- [What the task requires] The stretch from the line with "39: (99, 226, 1.72)" through the line with "0: (410, 167, 71.08)" in the records below: write it out exactly, and nothing else.
___ Material shown
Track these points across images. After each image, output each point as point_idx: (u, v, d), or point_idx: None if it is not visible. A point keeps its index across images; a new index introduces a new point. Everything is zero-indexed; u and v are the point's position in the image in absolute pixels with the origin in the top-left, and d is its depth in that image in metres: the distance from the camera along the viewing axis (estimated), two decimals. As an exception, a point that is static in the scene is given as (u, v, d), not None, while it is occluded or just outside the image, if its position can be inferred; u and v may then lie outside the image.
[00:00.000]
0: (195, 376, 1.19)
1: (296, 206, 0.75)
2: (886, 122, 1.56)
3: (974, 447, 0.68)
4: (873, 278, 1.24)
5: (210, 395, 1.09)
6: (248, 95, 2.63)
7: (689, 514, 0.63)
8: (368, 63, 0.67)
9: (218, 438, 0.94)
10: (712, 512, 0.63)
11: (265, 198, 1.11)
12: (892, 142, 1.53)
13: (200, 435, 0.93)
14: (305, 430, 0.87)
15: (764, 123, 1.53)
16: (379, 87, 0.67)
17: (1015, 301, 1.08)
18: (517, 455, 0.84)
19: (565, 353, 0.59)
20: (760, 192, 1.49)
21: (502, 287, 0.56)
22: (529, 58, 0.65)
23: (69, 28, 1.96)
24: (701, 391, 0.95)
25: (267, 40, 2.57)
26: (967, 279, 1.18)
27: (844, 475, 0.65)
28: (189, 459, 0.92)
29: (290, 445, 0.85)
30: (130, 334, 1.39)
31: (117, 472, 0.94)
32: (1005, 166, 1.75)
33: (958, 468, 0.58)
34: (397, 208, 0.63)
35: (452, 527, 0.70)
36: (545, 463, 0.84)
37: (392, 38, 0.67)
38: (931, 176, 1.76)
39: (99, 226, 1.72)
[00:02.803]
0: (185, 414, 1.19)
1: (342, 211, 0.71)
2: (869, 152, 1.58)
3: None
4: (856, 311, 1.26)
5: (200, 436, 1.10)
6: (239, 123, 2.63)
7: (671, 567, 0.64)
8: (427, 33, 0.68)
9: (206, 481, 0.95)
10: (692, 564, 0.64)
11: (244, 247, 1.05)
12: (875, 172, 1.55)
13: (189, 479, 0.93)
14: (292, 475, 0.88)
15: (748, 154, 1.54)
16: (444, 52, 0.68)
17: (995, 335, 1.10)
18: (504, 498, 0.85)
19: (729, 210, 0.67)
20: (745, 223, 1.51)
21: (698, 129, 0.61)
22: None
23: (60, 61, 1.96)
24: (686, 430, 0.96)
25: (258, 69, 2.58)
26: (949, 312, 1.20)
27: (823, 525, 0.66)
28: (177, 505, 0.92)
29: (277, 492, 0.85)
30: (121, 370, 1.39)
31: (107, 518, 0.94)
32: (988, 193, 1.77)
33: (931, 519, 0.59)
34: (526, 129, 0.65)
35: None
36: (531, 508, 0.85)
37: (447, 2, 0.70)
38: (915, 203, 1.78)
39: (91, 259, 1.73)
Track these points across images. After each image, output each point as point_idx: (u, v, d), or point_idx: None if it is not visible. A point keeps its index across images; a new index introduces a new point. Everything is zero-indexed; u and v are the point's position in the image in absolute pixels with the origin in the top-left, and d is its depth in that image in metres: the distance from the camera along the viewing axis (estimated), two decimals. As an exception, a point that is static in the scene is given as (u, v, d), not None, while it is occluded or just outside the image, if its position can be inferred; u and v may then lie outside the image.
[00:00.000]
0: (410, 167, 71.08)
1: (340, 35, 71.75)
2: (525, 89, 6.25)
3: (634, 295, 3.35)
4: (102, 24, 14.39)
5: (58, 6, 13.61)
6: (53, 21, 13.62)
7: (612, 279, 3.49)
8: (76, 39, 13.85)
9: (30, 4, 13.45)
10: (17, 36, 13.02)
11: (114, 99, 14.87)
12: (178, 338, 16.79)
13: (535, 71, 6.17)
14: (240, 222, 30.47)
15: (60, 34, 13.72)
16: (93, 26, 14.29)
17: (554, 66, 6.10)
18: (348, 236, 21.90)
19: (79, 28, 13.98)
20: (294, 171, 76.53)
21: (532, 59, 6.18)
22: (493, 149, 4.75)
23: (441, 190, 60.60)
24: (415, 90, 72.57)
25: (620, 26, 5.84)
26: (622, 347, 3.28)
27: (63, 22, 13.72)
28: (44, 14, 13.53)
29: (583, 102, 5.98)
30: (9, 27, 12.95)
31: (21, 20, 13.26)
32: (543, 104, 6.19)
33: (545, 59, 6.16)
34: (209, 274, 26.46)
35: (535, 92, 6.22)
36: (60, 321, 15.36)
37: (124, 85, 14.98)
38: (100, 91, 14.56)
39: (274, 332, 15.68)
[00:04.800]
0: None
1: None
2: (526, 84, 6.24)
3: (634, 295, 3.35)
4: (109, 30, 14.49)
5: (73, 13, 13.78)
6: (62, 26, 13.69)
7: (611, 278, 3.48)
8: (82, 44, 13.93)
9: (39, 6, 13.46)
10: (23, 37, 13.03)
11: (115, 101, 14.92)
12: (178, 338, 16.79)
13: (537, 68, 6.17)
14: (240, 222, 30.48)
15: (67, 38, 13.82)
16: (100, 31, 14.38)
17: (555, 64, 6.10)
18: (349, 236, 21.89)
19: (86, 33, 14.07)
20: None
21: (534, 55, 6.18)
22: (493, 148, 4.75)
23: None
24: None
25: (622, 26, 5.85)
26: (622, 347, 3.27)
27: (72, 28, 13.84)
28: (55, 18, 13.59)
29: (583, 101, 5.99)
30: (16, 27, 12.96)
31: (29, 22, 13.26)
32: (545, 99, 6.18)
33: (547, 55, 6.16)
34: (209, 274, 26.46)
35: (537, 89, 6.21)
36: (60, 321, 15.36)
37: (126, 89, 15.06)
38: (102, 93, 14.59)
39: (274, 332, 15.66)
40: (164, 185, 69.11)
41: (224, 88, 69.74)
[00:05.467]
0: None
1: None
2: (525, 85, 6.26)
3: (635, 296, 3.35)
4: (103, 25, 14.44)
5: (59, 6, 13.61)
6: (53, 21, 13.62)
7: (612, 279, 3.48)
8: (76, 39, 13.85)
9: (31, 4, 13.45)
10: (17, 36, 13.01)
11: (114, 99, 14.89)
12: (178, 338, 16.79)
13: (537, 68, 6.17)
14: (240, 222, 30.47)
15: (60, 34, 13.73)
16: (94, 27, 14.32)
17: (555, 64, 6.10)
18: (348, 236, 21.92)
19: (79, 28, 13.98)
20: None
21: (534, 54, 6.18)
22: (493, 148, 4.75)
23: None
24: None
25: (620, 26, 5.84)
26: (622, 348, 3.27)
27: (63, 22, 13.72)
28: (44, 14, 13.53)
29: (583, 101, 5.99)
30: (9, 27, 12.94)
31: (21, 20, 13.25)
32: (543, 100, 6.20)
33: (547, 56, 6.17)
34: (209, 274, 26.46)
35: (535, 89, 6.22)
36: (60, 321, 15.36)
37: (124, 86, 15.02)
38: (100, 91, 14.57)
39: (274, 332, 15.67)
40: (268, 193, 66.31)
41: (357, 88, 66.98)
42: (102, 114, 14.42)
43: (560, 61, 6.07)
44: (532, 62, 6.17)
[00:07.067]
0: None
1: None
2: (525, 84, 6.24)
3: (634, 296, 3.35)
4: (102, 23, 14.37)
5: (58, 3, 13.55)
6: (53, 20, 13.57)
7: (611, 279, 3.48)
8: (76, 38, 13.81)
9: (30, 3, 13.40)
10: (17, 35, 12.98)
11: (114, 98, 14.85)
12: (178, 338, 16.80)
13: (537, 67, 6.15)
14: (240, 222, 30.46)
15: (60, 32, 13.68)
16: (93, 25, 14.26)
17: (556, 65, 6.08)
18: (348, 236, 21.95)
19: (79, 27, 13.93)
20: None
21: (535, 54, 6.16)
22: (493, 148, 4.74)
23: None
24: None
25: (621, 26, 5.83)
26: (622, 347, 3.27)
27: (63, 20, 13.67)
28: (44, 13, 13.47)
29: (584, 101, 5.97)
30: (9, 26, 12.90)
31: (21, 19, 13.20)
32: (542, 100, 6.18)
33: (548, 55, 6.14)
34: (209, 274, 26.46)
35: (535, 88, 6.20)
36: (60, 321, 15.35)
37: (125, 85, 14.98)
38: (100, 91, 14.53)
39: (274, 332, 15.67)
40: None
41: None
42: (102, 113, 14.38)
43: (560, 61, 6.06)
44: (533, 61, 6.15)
______
- [Exercise solution]
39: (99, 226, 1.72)
[00:02.803]
0: (185, 414, 1.19)
1: (342, 211, 0.71)
2: (869, 152, 1.58)
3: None
4: (856, 311, 1.26)
5: (200, 436, 1.10)
6: (239, 123, 2.63)
7: (671, 567, 0.64)
8: (427, 33, 0.68)
9: (206, 481, 0.95)
10: (692, 564, 0.64)
11: (244, 247, 1.05)
12: (875, 172, 1.55)
13: (189, 479, 0.93)
14: (292, 475, 0.88)
15: (748, 154, 1.54)
16: (444, 52, 0.68)
17: (995, 335, 1.10)
18: (504, 498, 0.85)
19: (729, 210, 0.67)
20: (745, 223, 1.51)
21: (698, 129, 0.61)
22: None
23: (60, 61, 1.96)
24: (686, 430, 0.96)
25: (258, 69, 2.58)
26: (949, 312, 1.20)
27: (823, 525, 0.66)
28: (177, 505, 0.92)
29: (277, 492, 0.85)
30: (121, 370, 1.39)
31: (107, 518, 0.94)
32: (988, 193, 1.77)
33: (931, 519, 0.59)
34: (526, 129, 0.65)
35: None
36: (531, 508, 0.85)
37: (447, 2, 0.70)
38: (915, 203, 1.78)
39: (91, 259, 1.73)
Track these points across images. After each image, output each point as point_idx: (u, v, d), or point_idx: None if it is not visible. A point keeps its index across images; a new index introduces a new point. Everything is zero-indexed; u and v are the point's position in the image in absolute pixels with the origin in the top-left, and d is its depth in that image in metres: the distance from the camera along the viewing axis (estimated), two decimals. As an exception, a point that is static in the scene is given as (u, v, d), not None, while it is occluded or just outside the image, if its position can be inferred; u and v may then lie outside the image.
[00:00.000]
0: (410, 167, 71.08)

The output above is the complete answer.